On one such trip I turned the corner of one of this small grocer's narrow aisles and barely avoided a collision with a middle-aged woman pushing a full shopping cart.
"Oh, hi!" She greeted me cheerfully as I made space for her to get by. "How are you?"
"Oh good, how are you?" I returned, though I was momentarily taken aback. I knew this woman from somewhere. She had a broad, friendly face and a sing-song voice that rang a bell. She knew me, too. But she wasn't a coworker, and she was too old to have been a classmate. We politely parted as I tried to remember who else I recognized in my neighborhood.

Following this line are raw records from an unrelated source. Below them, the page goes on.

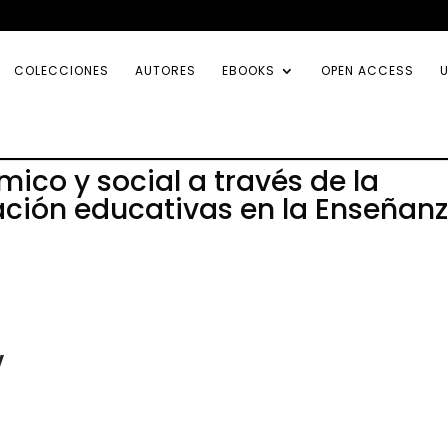
COLECCIONES
AUTORES
EBOOKS
OPEN ACCESS
U
co y social a través de la
ación educativas en la Enseñan
y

Well, lots of people, I thought. The postal workers, the librarian - No, no - someone who I would frequently see walking a dog, or a pushing a stroller? No, not that either. I felt terrible. We were clearly on friendly terms, but why?
With some horror it hit me. How mortifying. I knew exactly who she was. This perfectly lovely woman- this polite, affable neighbor represented the worst of all my lazy impulses. She was the one who operated the drive-through window at the local Wendy's. Her familiar greeting spoke volumes about how frequently I was eating there.
I stood next to the granola bars for a few moments while I closed my eyes and felt the shame roll over me. I seemed like I still had some work to do. I finished my budget shopping with less than forty cents to spare, and walked home with a little more vigor than usual.